After turning off life support, a person who’s brain-dead will die within minutes, because they won’t be able to breathe on their own.

If a person is in a permanent vegetative state but not brain-dead, their life support likely consists of fluids and nutrition. If these are stopped, it may take anywhere from a few hours to several days for the person’s vital organs to shut down completely.

When you consider whether to turn off life support, there are many individual factors at play. You may wish to think about what the person would have wanted. This is called substituted judgment.

Another option is to consider what’s in the best interest of your loved one and try to make a decision based on that.

No matter what, these decisions are intensely personal. They’ll also vary according to the medical condition of the person in question.

There really are no reliable metrics for the percentage of people who live after life support is administered or withdrawn.

The underlying causes of why people go on life support and the age they are when life support is needed makes it impossible to statistically calculate outcomes.

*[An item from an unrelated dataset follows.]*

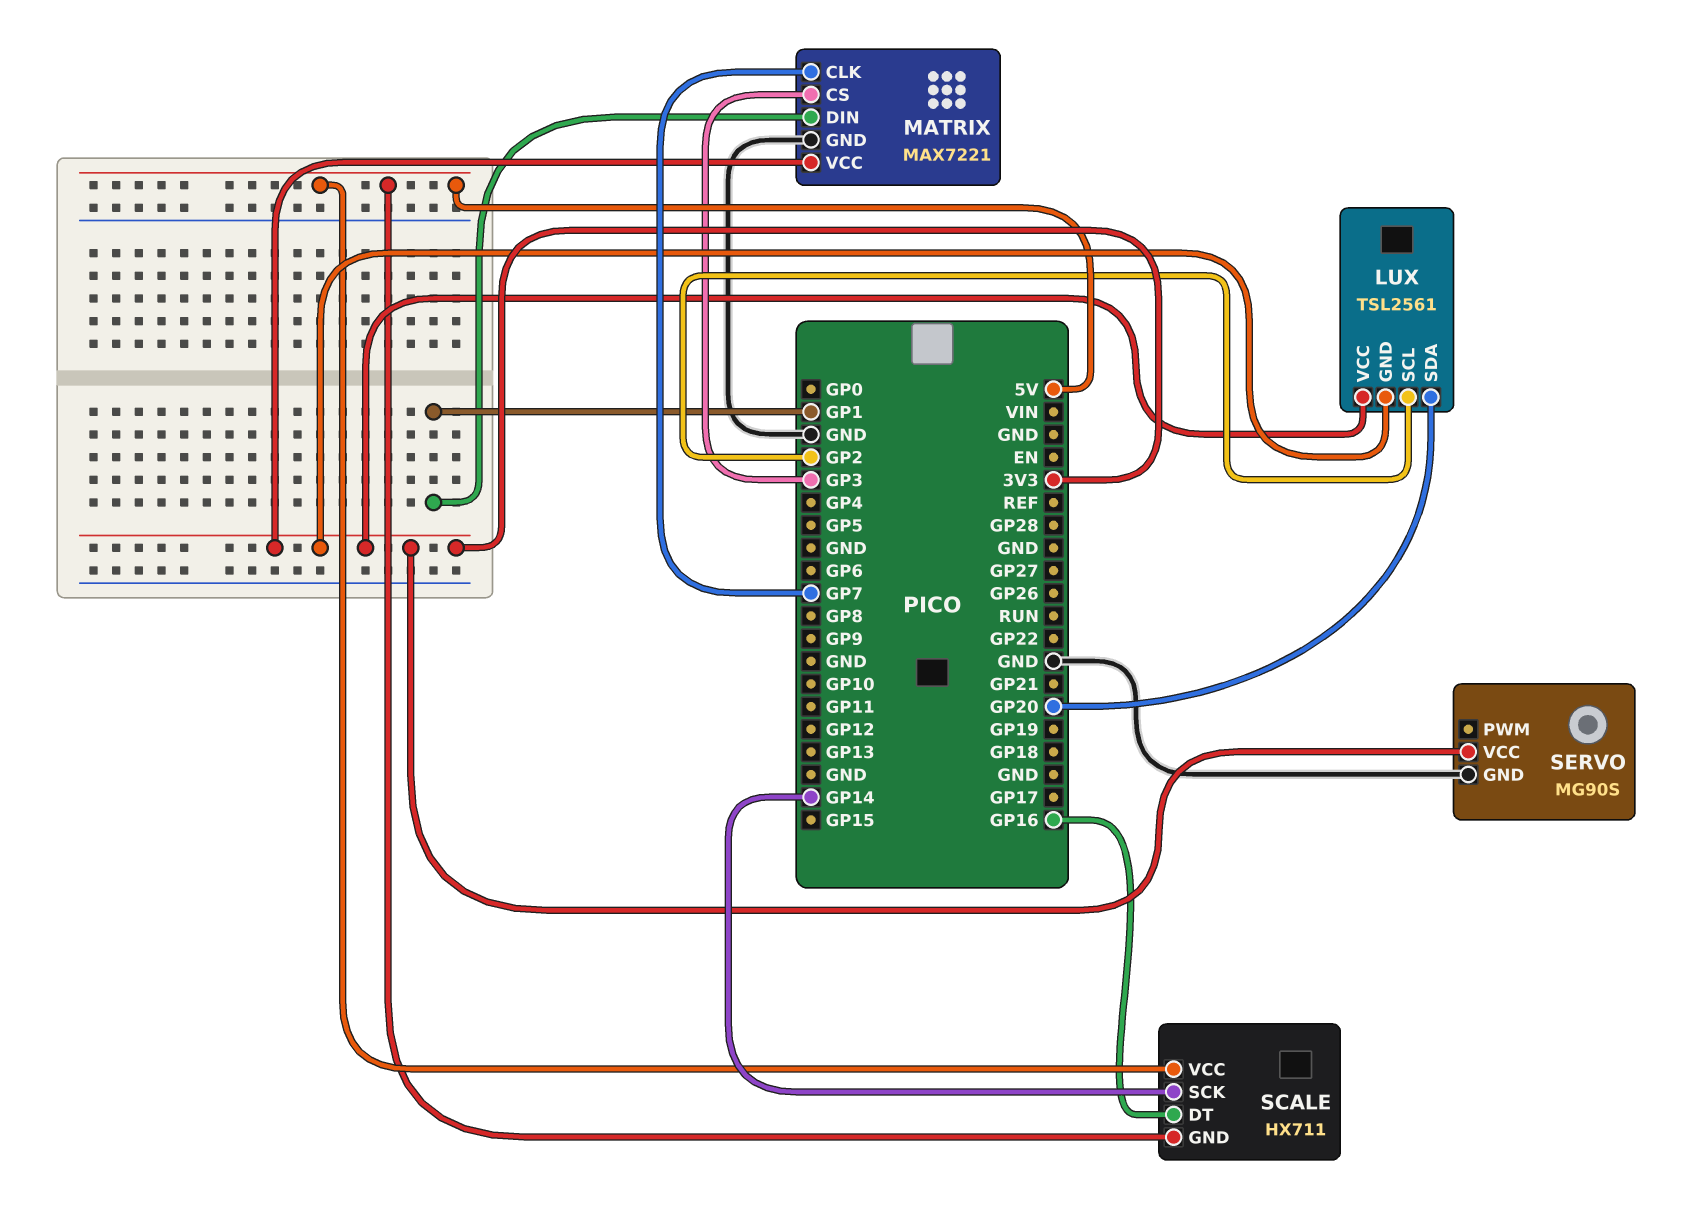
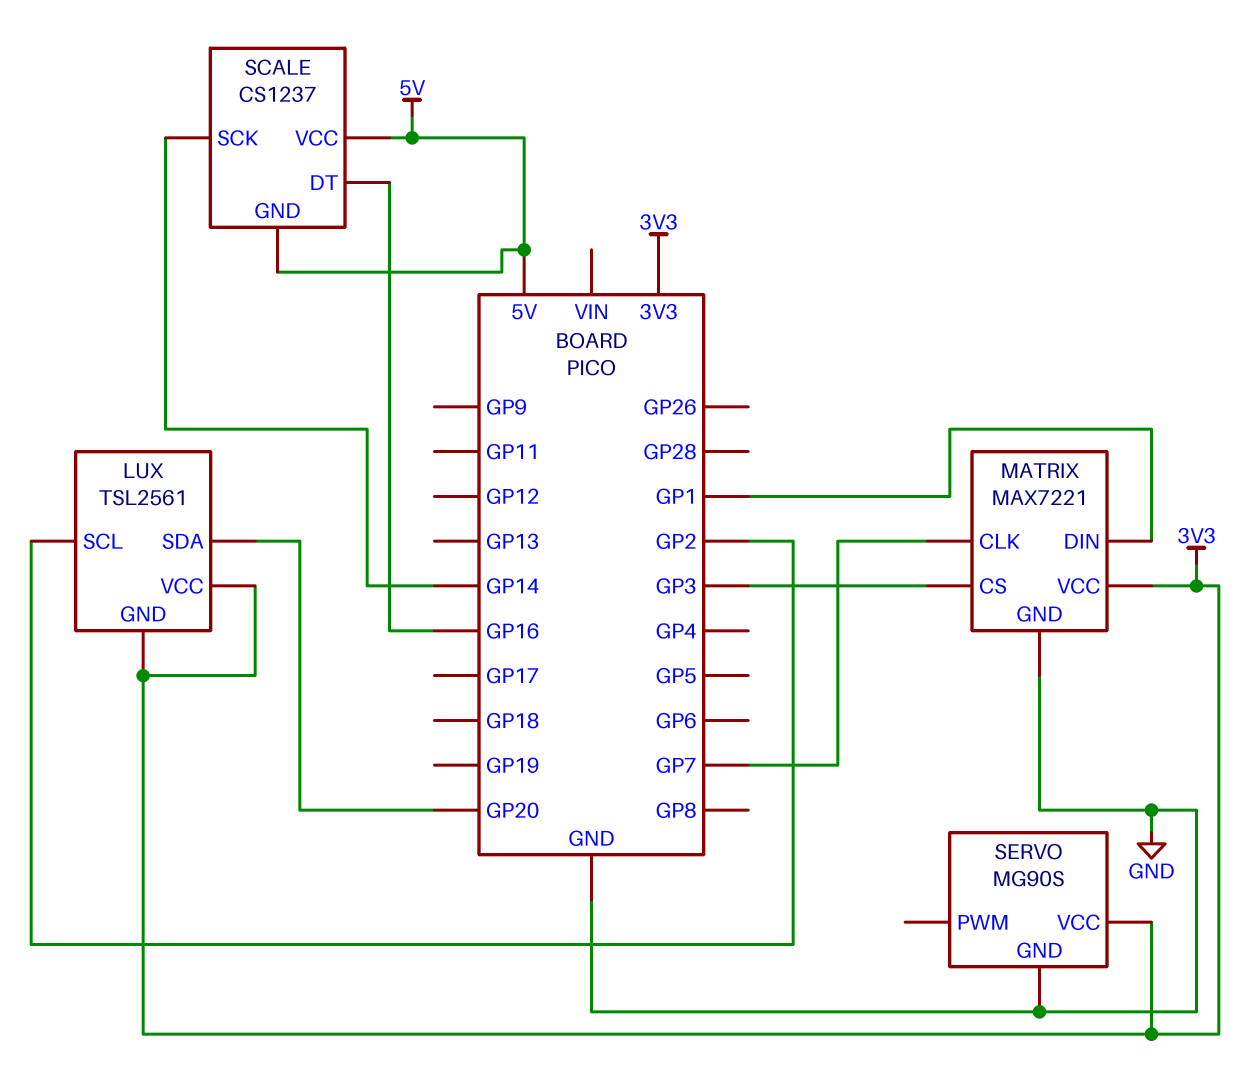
SCALE: HX711 -> CS1237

But we do know that certain underlying conditions have good long-term outcomes even after a person has been put on life support.

Statistics suggest that people who need CPR after a cardiac arrest can make a full recovery. This is especially true if the CPR they receive is given properly and immediately.

After time spent on a mechanical ventilator, life expectancy predictions become harder to understand. When you’re on a mechanical respirator as part of an end-of-life situation for a long period of time, your chances of surviving without it begin to decrease.

A high proportion of people do survive being taken off a ventilator under a doctor’s advice. What happens after that varies according to diagnosis.

In fact, a review of the research available concluded that more studies about long-term outcomes for people who were on a mechanical ventilator are needed.

No one wants to feel like “it’s all up to them” as they make a decision about life support for a loved one. It’s one of the most difficult and emotional situations that you may find yourself in.

Remember that it’s not the decision to remove life support that will cause your loved one to pass away; it’s the underlying health condition. That condition isn’t caused by you or your decision.

Talking to other family members, a hospital chaplain, or a therapist is critical in times of grief and stressful decision-making. Don’t be pressured to make a decision about life support you or the person you’re making it for wouldn’t be comfortable with.